This isn’t Autonomic Resources’ first rodeo.

The cloud service provider (CSP) earned FedRAMP approval in 2012, making it the first CSP to earn compliance from FedRAMP and the first to earn compliance from the Defense Information Systems Agency (DISA). Three weeks ago, the company earned the Joint Authorization Board’s provisional authority to operate for its Platform-as-a-Service (PaaS) solution.

FedRAMP411 caught up with John Keese, director of government cloud solutions, to find out more.

Computer Sciences Corp. purchased Autonomic Resources in February for an undisclosed sum. The acquisition of Autonomic Resources is intended to help CSC gain traction in the public-sector cloud market.

Authorization Date:

Dec. 26, 2012 (ARC-P)

Oct. 9, 2015 (ARCWRX)

Deployment Model:

Autonomic Resources Cloud Platform (ARC-P)–Government Community, Private, Hybrid

ARCWRX–Government Community Platform-as-a-Service

Impact Level:

Moderate (both)

Cloud category:

ARC-P–Infrastructure-as-a-Service

ARCWRX–Platform-as-a-Service, leveraging ARC-P Infrastructure-as-a-Service

ATO path:

JAB

Q&A

FedRAMP411: Tell us about the ARCWRX product.

Keese: The ARCWRX Platform-as-a-Service (PaaS) offering, built on RedHat OpenShift, provides an application development platform within a multi-tenant virtual environment leveraging the ARC-P Infrastructure-as-a-Service (IaaS) system. Provisioning, automatic scaling, and management of application containers are inherent platform features. The ARCWRX platform allows customer agency and mission developers to design, build, publish, manage, and scale government applications in a secure virtual container run-time environment utilizing programming languages such as Java, PHP, Ruby, Node.js, and Perl with database options including MongoDb, MySQL, and PostgreSQL.

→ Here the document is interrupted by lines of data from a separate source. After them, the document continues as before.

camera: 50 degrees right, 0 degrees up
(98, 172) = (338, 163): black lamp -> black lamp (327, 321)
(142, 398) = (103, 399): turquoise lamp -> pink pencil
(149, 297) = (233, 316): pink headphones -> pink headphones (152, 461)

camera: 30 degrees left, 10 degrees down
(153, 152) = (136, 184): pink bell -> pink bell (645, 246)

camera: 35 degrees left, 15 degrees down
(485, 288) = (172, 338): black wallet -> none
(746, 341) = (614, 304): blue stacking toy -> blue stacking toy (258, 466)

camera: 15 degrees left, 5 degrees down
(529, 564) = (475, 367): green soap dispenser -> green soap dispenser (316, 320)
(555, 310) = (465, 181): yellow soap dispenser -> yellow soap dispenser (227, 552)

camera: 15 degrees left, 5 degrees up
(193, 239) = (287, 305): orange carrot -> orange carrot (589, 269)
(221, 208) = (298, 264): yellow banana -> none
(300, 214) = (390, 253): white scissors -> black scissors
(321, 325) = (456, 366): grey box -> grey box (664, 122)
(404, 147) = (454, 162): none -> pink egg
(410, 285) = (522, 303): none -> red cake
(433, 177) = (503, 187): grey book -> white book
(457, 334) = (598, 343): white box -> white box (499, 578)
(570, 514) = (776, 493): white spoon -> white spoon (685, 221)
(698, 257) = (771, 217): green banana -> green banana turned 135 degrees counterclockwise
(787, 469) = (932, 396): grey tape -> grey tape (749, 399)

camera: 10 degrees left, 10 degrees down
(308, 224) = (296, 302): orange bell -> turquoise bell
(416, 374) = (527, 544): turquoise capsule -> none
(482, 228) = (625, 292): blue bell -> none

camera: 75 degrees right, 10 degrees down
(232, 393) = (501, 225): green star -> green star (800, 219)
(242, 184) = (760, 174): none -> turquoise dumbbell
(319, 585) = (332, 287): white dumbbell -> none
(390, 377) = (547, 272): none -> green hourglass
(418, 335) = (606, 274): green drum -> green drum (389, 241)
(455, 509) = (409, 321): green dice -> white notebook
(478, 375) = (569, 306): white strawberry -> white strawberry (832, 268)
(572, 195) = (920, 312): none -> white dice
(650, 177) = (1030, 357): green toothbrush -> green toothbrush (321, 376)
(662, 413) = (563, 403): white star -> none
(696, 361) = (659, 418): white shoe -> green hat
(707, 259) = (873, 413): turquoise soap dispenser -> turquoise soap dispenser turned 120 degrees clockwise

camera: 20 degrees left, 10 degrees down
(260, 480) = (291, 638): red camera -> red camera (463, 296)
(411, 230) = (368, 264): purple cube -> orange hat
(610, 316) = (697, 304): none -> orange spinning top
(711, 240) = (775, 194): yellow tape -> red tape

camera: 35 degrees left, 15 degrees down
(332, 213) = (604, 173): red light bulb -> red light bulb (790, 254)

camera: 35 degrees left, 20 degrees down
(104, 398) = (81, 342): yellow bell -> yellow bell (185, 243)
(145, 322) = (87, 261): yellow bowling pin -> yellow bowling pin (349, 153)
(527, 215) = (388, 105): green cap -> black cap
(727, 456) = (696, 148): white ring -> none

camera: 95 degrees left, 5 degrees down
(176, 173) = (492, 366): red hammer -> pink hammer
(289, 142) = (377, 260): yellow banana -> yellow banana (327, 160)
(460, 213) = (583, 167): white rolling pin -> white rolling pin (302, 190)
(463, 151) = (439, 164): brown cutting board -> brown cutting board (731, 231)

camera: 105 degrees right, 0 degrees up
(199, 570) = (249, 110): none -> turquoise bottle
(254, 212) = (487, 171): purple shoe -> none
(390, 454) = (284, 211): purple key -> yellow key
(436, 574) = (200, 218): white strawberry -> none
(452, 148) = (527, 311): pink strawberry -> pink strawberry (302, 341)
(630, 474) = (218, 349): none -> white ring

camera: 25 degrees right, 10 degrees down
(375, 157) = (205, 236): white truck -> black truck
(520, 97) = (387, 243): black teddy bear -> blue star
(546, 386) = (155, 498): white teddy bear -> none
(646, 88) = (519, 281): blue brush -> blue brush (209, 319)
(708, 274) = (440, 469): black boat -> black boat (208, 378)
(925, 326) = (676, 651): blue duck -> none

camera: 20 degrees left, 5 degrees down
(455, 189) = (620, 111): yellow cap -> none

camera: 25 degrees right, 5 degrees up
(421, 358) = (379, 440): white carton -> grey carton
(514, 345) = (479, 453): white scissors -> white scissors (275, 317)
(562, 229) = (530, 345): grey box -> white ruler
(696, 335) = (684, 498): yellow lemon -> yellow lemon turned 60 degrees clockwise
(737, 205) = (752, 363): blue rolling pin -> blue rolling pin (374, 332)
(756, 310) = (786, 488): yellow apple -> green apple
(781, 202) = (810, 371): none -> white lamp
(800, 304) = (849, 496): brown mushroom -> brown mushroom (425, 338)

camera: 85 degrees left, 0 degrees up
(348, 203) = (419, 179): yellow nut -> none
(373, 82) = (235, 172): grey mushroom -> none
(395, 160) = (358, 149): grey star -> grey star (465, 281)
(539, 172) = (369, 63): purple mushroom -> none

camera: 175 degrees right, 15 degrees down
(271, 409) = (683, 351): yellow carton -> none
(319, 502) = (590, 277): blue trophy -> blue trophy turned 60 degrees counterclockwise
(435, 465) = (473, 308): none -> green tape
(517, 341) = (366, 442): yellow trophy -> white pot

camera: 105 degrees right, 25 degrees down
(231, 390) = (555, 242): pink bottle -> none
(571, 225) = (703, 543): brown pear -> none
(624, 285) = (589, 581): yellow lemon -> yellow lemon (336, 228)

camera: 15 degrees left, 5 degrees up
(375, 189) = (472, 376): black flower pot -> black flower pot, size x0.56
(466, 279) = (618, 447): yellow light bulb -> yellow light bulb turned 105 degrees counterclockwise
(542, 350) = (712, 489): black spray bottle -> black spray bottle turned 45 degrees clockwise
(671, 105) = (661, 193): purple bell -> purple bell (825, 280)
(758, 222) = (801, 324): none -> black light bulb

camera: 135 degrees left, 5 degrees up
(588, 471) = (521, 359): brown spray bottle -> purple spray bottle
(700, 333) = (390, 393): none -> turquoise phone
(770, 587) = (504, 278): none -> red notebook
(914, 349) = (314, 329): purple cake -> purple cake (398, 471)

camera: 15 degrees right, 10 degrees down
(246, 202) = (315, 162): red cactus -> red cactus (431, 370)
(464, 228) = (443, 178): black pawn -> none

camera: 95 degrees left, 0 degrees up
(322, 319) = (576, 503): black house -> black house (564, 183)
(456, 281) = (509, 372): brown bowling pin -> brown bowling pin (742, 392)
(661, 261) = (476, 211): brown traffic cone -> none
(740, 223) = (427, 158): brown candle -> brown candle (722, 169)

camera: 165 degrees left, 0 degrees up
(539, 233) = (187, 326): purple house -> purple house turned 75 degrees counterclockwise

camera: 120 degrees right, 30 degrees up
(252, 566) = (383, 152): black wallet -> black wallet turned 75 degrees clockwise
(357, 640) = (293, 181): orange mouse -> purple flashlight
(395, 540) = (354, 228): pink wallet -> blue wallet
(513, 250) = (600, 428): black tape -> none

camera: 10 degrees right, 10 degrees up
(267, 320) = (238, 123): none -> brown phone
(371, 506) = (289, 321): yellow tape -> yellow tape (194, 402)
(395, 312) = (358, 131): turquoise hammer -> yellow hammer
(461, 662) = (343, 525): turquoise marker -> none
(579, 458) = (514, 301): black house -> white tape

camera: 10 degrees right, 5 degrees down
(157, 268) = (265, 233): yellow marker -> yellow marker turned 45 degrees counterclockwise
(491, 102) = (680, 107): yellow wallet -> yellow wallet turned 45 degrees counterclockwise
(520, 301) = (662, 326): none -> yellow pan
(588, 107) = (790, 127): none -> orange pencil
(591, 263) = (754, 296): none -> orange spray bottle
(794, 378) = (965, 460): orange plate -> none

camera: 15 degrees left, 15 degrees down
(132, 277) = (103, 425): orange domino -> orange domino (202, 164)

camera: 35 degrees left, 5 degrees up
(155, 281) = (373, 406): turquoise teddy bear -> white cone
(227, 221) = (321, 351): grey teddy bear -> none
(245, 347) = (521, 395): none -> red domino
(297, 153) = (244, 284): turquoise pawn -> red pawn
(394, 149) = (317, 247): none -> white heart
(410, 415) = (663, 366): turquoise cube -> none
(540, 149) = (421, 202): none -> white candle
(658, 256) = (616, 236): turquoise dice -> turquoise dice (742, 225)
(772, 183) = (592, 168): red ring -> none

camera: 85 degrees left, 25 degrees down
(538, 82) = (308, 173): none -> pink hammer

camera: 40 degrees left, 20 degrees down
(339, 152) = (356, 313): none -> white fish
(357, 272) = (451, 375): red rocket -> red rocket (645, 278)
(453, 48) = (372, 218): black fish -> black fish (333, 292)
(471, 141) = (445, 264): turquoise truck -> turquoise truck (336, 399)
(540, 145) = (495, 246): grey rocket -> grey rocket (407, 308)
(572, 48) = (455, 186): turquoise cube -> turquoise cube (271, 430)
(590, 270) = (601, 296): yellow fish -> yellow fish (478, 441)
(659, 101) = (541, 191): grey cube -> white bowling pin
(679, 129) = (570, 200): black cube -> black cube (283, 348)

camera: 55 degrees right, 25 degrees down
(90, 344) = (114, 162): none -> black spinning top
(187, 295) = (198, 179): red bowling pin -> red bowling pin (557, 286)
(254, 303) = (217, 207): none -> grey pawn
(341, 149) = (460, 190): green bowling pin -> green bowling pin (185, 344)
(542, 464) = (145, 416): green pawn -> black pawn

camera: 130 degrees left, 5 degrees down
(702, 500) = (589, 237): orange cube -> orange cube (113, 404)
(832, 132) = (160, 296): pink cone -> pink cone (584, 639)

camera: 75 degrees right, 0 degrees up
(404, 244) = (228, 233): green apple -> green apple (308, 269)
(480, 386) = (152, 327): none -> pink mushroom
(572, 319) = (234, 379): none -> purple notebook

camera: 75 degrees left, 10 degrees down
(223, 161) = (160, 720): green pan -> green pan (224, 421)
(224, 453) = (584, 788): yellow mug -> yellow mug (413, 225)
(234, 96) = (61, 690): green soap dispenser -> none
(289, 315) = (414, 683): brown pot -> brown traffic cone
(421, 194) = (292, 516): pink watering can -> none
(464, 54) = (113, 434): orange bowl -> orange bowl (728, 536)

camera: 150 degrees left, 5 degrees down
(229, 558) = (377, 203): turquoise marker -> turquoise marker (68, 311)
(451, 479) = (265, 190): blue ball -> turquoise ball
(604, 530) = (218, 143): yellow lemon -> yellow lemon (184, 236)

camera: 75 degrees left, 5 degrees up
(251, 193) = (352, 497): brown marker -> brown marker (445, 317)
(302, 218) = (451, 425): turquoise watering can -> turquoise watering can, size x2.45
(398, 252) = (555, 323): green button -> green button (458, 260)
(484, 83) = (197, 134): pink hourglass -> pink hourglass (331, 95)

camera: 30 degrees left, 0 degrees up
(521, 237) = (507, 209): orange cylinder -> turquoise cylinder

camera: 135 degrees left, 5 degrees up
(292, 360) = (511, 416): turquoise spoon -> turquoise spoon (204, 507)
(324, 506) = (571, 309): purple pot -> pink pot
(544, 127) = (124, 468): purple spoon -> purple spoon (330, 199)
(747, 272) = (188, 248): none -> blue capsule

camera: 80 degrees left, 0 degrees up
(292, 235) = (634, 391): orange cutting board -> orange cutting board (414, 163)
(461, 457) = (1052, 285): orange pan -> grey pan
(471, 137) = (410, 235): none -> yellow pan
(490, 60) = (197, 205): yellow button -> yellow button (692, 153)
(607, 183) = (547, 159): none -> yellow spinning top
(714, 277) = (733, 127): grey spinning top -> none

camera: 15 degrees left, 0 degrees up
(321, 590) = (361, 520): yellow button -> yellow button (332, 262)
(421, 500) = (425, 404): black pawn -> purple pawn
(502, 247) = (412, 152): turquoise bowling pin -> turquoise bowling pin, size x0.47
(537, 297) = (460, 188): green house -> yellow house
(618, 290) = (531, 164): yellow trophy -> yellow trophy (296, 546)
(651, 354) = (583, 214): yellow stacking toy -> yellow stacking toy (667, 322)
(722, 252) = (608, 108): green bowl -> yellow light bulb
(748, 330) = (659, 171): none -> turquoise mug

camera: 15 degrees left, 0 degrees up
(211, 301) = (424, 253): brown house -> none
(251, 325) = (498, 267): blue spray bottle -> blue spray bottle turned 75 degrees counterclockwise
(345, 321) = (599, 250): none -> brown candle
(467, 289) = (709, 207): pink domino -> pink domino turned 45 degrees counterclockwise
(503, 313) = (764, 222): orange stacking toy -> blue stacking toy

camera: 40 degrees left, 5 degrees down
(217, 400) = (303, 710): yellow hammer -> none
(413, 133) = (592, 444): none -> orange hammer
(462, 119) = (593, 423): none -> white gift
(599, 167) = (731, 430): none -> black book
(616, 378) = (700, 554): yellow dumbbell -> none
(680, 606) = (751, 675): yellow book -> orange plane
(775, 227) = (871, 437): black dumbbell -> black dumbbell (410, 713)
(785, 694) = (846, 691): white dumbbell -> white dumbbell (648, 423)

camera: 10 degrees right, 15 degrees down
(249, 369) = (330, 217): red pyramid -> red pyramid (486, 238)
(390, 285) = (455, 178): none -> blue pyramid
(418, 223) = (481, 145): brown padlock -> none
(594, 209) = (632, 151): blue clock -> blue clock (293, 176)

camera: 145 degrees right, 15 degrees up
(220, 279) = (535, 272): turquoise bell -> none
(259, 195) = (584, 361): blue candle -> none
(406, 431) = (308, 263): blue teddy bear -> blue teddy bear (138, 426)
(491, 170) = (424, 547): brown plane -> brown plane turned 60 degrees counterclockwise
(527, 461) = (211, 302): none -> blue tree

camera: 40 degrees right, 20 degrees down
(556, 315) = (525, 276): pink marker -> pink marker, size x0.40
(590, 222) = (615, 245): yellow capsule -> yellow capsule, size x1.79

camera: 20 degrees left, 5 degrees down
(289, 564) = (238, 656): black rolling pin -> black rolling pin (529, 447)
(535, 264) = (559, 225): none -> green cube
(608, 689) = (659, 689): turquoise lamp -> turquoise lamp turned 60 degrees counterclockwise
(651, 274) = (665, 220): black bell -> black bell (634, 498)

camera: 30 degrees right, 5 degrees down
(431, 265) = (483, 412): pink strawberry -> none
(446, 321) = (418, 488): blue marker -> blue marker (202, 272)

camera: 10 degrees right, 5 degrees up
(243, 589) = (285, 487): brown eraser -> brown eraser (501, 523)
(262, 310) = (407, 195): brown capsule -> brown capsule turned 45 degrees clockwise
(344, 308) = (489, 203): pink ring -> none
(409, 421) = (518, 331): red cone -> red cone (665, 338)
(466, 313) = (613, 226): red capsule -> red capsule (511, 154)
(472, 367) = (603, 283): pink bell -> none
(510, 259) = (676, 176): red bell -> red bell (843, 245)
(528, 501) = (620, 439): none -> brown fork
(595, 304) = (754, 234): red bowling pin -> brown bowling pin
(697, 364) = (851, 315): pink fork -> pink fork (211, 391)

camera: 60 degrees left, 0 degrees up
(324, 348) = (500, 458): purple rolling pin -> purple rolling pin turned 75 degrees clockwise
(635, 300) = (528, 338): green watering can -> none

FedRAMP411: Tell us about the ARC-P product.

Keese: ARC-P GCC provides agencies and government contractors physical or virtual machines in a shared government-only cloud stack. ARC-P IaaS supplies elastic compute resources on demand from ARC-P compute pools installed in our CONUS-only data centers. ARC-P GPC offers the same features as ARC-P GCC with additional logical and physical separation for private cloud environments that require a dedicated hardware stack. ARC-P SDC (Secure Data Center) service provides agencies and government contractors secure IT system co-location services to assist with federal data center consolidation mandates along with their cloud-first requirements. ARC-P SDC allows government customers to co-locate their non-virtualized and legacy IT systems, as well as IT systems and private cloud stacks in which an agency or government contractor wishes to develop, deploy, and manage the full IT stack within the ARC-P FedRAMP JAB-authorized Security Authorization Boundary, with the ability to leverage and inherit those ARC-P security controls that apply specifically to the physical environment and physical security of our facilities.

FedRAMP411: Tell us about your road to FedRAMP compliance. How long did it take to become FedRAMP compliant, and why did you choose the JAB route?

Keese: We applied for JAB processing in May 2014. We started actual processing in October 2014. We choose JAB route to allow the best security authorization available and to allow best path for DoD SRG accreditation as well as prepare our offering for FedRAMP High baseline.

FedRAMP411: What guidance would you offer to others regarding the JAB process?

Keese:

1) Have a dedicated team of security and technical staff responsible for the FedRAMP authorization process.

2) Properly do a gap analysis between your controls you may have in place, and the FedRAMP controls required.

3) Prepare to assume your controls are not up to standards, and your documentation is not what it will need to be to get through process.

4) Engage with a cloud service provider (CSP) or Third Party Assessment Organization (3PAO) that has been through process and understands its challenges, partner with those who have accreditations in place, versus trying to go on your own.

5) Have committed management and staff in meeting the FedRAMP standards and accreditation requirements.

6) Be prepared for continuous monitoring–it’s the ongoing compliance that will really be the hard part.

FedRAMP411: What do you know now that you wish you knew before the certification process?

Keese: Put a project manager in place for the effort from the beginning, and run it as a fully managed project with proper time targets and milestones.

FedRAMP411: Why do you think some CSPs move faster through the certification process than others?

Keese: Because they have committed to process, are willing to “partner” with FedRAMP PMO, and don’t treat the process as hostile. It is voluntary, treat it as such. Assure staff understand the importance of  documentation and treat security very seriously. Don’t try to shortcut the process, or allow management to influence into bad choices.

FedRAMP411: Which 3PAO did you work with?

Keese: Veris. They are experienced professionals with a track record of bringing CSPs through the FedRAMP process.

FedRAMP411: Based on your recent experience, how can the FedRAMP process be improved overall?

Keese: Assure agencies understand the rigor of becoming FedRAMP certified and that the process often exceeds agency security rigors.